(Beginning of Data to process)

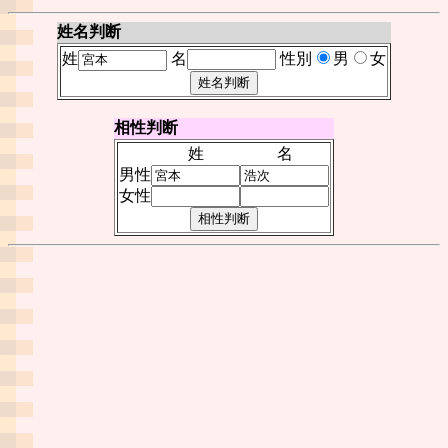
姓名判断
姓
名
性別
男
女
相性判断
姓
名
男性
女性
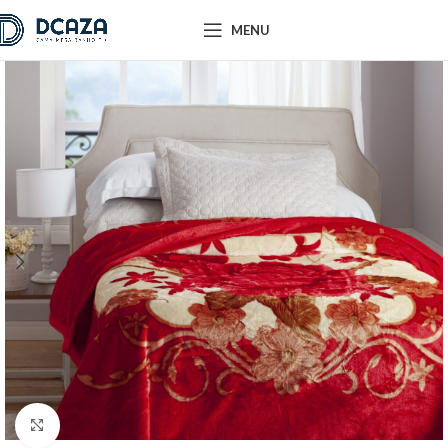
MENU
Ampliar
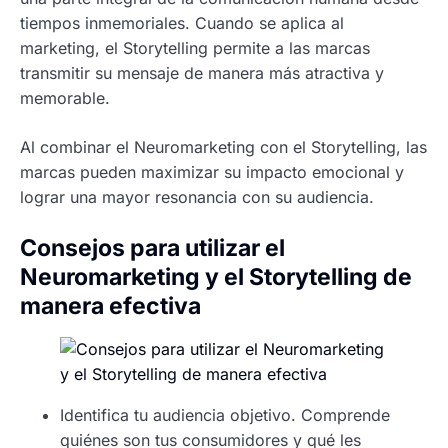
tiempos inmemoriales. Cuando se aplica al
marketing, el Storytelling permite a las marcas
transmitir su mensaje de manera más atractiva y
memorable.
Al combinar el Neuromarketing con el Storytelling, las
marcas pueden maximizar su impacto emocional y
lograr una mayor resonancia con su audiencia.
Consejos para utilizar el
Neuromarketing y el Storytelling de
manera efectiva
Identifica tu audiencia objetivo. Comprende
quiénes son tus consumidores y qué les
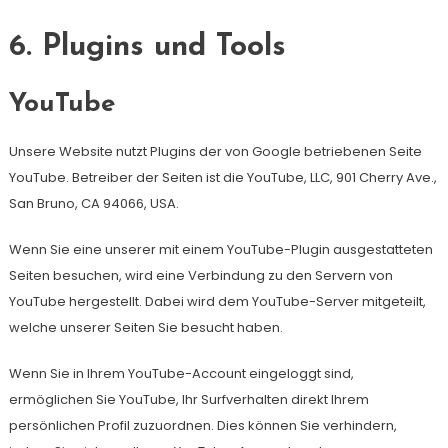
6. Plugins und Tools
YouTube
Unsere Website nutzt Plugins der von Google betriebenen Seite
YouTube. Betreiber der Seiten ist die YouTube, LLC, 901 Cherry Ave.,
San Bruno, CA 94066, USA.
Wenn Sie eine unserer mit einem YouTube-Plugin ausgestatteten
Seiten besuchen, wird eine Verbindung zu den Servern von
YouTube hergestellt. Dabei wird dem YouTube-Server mitgeteilt,
welche unserer Seiten Sie besucht haben.
Wenn Sie in Ihrem YouTube-Account eingeloggt sind,
ermöglichen Sie YouTube, Ihr Surfverhalten direkt Ihrem
persönlichen Profil zuzuordnen. Dies können Sie verhindern,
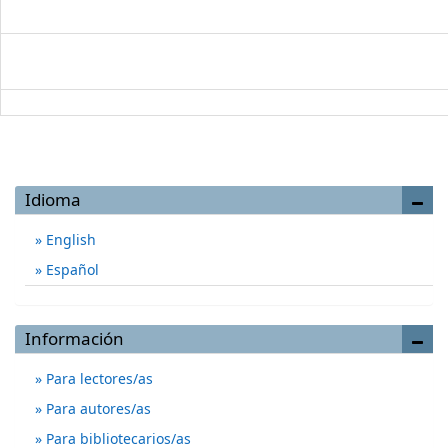
Idioma
English
Español
Información
Para lectores/as
Para autores/as
Para bibliotecarios/as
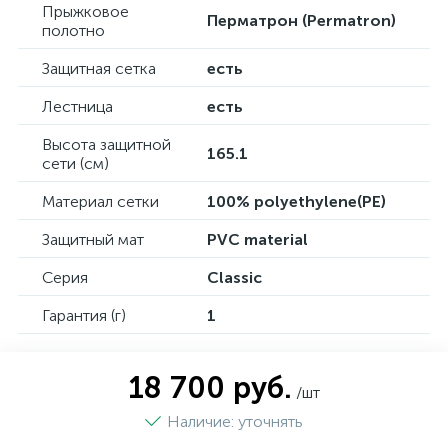
Прыжковое
Перматрон (Permatron)
полотно
Защитная сетка
есть
Лестница
есть
Высота защитной
165.1
сети (см)
Материал сетки
100% polyethylene(PE)
Защитный мат
PVC material
Серия
Classic
Гарантия (г)
1
18 700 руб.
/шт
Наличие: уточнять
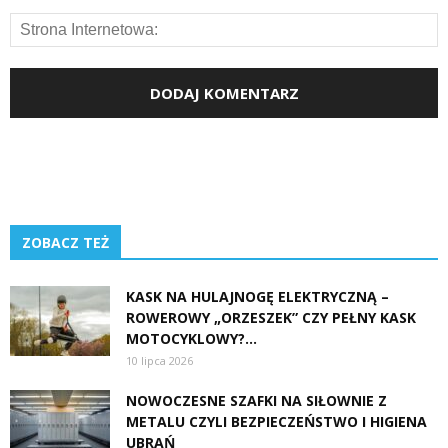
ZOBACZ TEŻ
KASK NA HULAJNOGĘ ELEKTRYCZNĄ –
ROWEROWY „ORZESZEK” CZY PEŁNY KASK
MOTOCYKLOWY?...
10 lipca 2026
NOWOCZESNE SZAFKI NA SIŁOWNIE Z
METALU CZYLI BEZPIECZEŃSTWO I HIGIENA
UBRAŃ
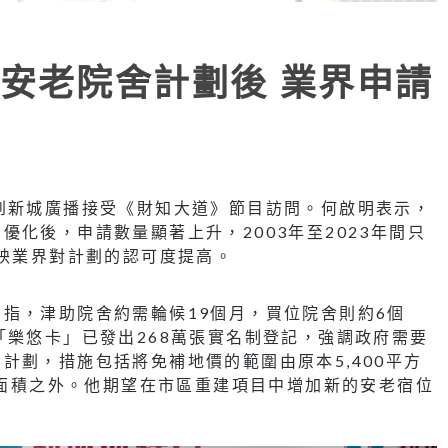
安老院舍計劃後 業界申請
到新城廣播接受《財知大道》節目訪問。何啟明表示，
化後，申請數量顯著上升，2003年至2023年間只
反映業界對計劃的認可度提高。
指，津助院舍約需輪候19個月，買位院舍則約6個
「樂悠卡」已發出268萬張實名制登記，強調政府需要
計劃，措施包括將免補地價的範圍由原本5,400平方
樓面面積之外。他期望在市區重建項目中增加新的安老宿位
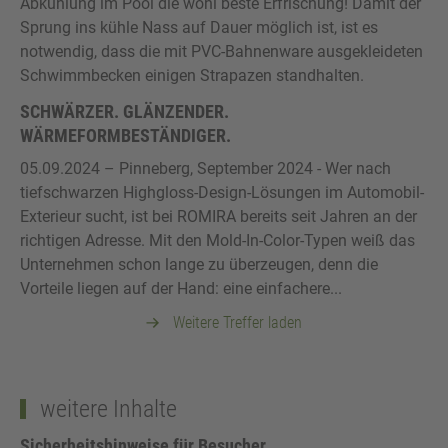
Abkühlung im Pool die wohl beste Erfrischung! Damit der
Sprung ins kühle Nass auf Dauer möglich ist, ist es
notwendig, dass die mit PVC-Bahnenware ausgekleideten
Schwimmbecken einigen Strapazen standhalten.
SCHWÄRZER. GLÄNZENDER.
WÄRMEFORMBESTÄNDIGER.
05.09.2024
– Pinneberg, September 2024 - Wer nach
tiefschwarzen Highgloss-Design-Lösungen im Automobil-
Exterieur sucht, ist bei ROMIRA bereits seit Jahren an der
richtigen Adresse. Mit den Mold-In-Color-Typen weiß das
Unternehmen schon lange zu überzeugen, denn die
Vorteile liegen auf der Hand: eine einfachere...
Weitere Treffer laden
weitere Inhalte
Sicherheitshinweise für Besucher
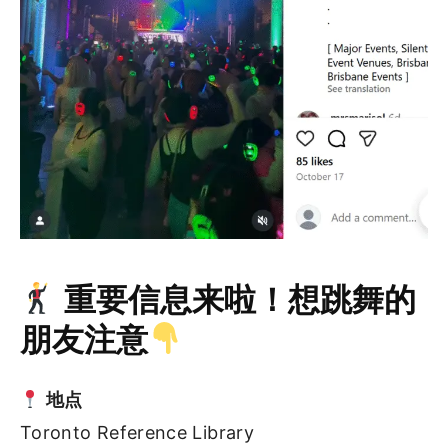
重要信息来啦！想跳舞的
朋友注意
地点
Toronto Reference Library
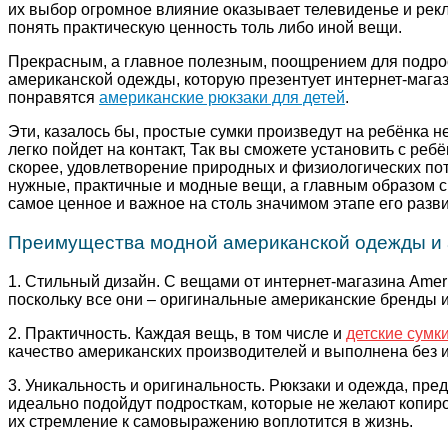
их выбор огромное влияние оказывает телевиденье и рекл
понять практическую ценность толь либо иной вещи.
Прекрасным, а главное полезным, поощрением для подрос
американской одежды, которую презентует интернет-магази
понравятся
американские рюкзаки для детей
.
Эти, казалось бы, простые сумки произведут на ребёнка н
легко пойдет на контакт, Так вы сможете установить с ре
скорее, удовлетворение природных и физиологических пот
нужные, практичные и модные вещи, а главным образом св
самое ценное и важное на столь значимом этапе его разви
Преимущества модной американской одежды и 
1. Стильный дизайн. С вещами от интернет-магазина Amer
поскольку все они – оригинальные американские бренды и
2. Практичность. Каждая вещь, в том числе и
детские сумк
качество американских производителей и выполнена без 
3. Уникальность и оригинальность. Рюкзаки и одежда, пр
идеально подойдут подросткам, которые не желают копир
их стремление к самовыражению воплотится в жизнь.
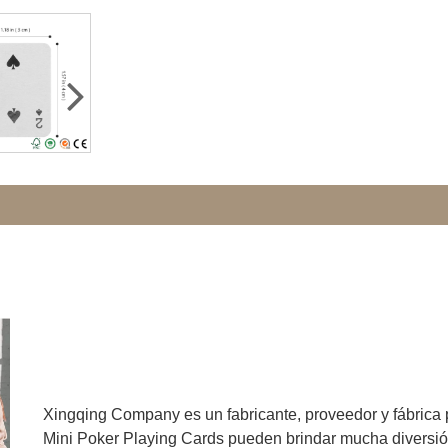
Xingqing Company es un fabricante, proveedor y fábrica 
Mini Poker Playing Cards pueden brindar mucha diversión a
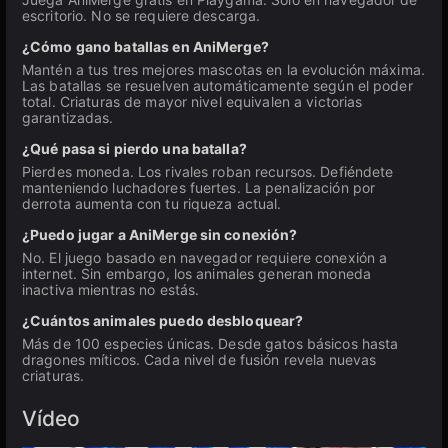
escritorio. No se requiere descarga.
¿Cómo gano batallas en AniMerge?
Mantén a tus tres mejores mascotas en la evolución máxima.
Las batallas se resuelven automáticamente según el poder
total. Criaturas de mayor nivel equivalen a victorias
garantizadas.
¿Qué pasa si pierdo una batalla?
Pierdes moneda. Los rivales roban recursos. Defiéndete
manteniendo luchadores fuertes. La penalización por
derrota aumenta con tu riqueza actual.
¿Puedo jugar a AniMerge sin conexión?
No. El juego basado en navegador requiere conexión a
internet. Sin embargo, los animales generan moneda
inactiva mientras no estás.
¿Cuántos animales puedo desbloquear?
Más de 100 especies únicas. Desde gatos básicos hasta
dragones míticos. Cada nivel de fusión revela nuevas
criaturas.
Vídeo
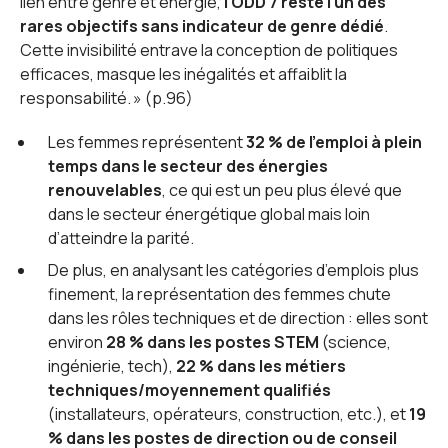
lien entre genre et énergie,
l’ODD 7 reste l’un des
rares objectifs sans indicateur de genre dédié
.
Cette invisibilité entrave la conception de politiques
efficaces, masque les inégalités et affaiblit la
responsabilité. » (p.96)
Les femmes représentent
32 % de l’emploi à plein
temps dans le secteur des énergies
renouvelables
, ce qui est un peu plus élevé que
dans le secteur énergétique global mais loin
d’atteindre la parité.
De plus, en analysant les catégories d’emplois plus
finement, la représentation des femmes chute
dans les rôles techniques et de direction : elles sont
environ
28 % dans les postes STEM
(science,
ingénierie, tech),
22 % dans les métiers
techniques/moyennement qualifiés
(installateurs, opérateurs, construction, etc.), et
19
% dans les postes de direction ou de conseil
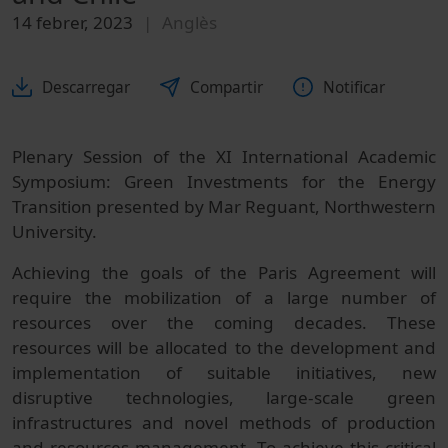
14 febrer, 2023
Anglès
Descarregar
Compartir
Notificar
Plenary Session of the XI International Academic
Symposium: Green Investments for the Energy
Transition presented by Mar Reguant, Northwestern
University.
Achieving the goals of the Paris Agreement will
require the mobilization of a large number of
resources over the coming decades. These
resources will be allocated to the development and
implementation of suitable initiatives, new
disruptive technologies, large-scale green
infrastructures and novel methods of production
and resources management. To achieve this critical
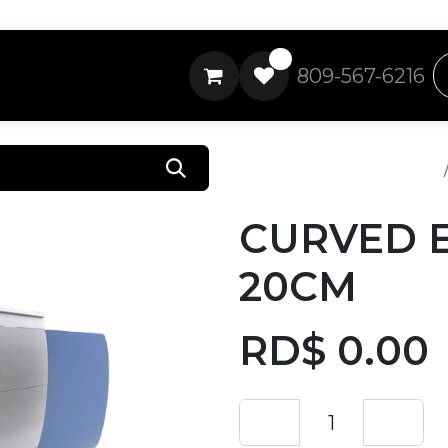
0
809-567-6216
Todos los productos
CURVED 
20CM
RD$
0.00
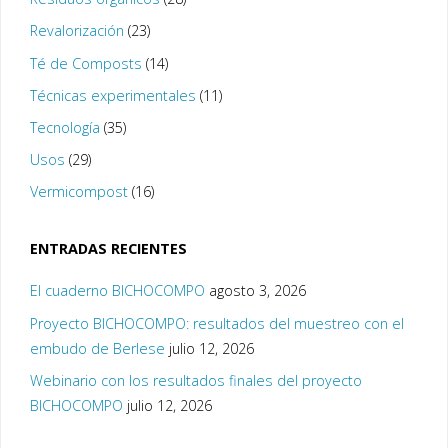
Revalorización
(23)
Té de Composts
(14)
Técnicas experimentales
(11)
Tecnología
(35)
Usos
(29)
Vermicompost
(16)
ENTRADAS RECIENTES
El cuaderno BICHOCOMPO
agosto 3, 2026
Proyecto BICHOCOMPO: resultados del muestreo con el
embudo de Berlese
julio 12, 2026
Webinario con los resultados finales del proyecto
BICHOCOMPO
julio 12, 2026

(End of Data to process)

# Task description
The copy should hold only the lines from the one with "Xingqing Company es" through the one with "garantizadas.", exactly as they stand above. Leave out the pictures.

# Solved problem
Xingqing Company es un fabricante, proveedor y fábrica 
Mini Poker Playing Cards pueden brindar mucha diversión a
escritorio. No se requiere descarga.
¿Cómo gano batallas en AniMerge?
Mantén a tus tres mejores mascotas en la evolución máxima.
Las batallas se resuelven automáticamente según el poder
total. Criaturas de mayor nivel equivalen a victorias
garantizadas.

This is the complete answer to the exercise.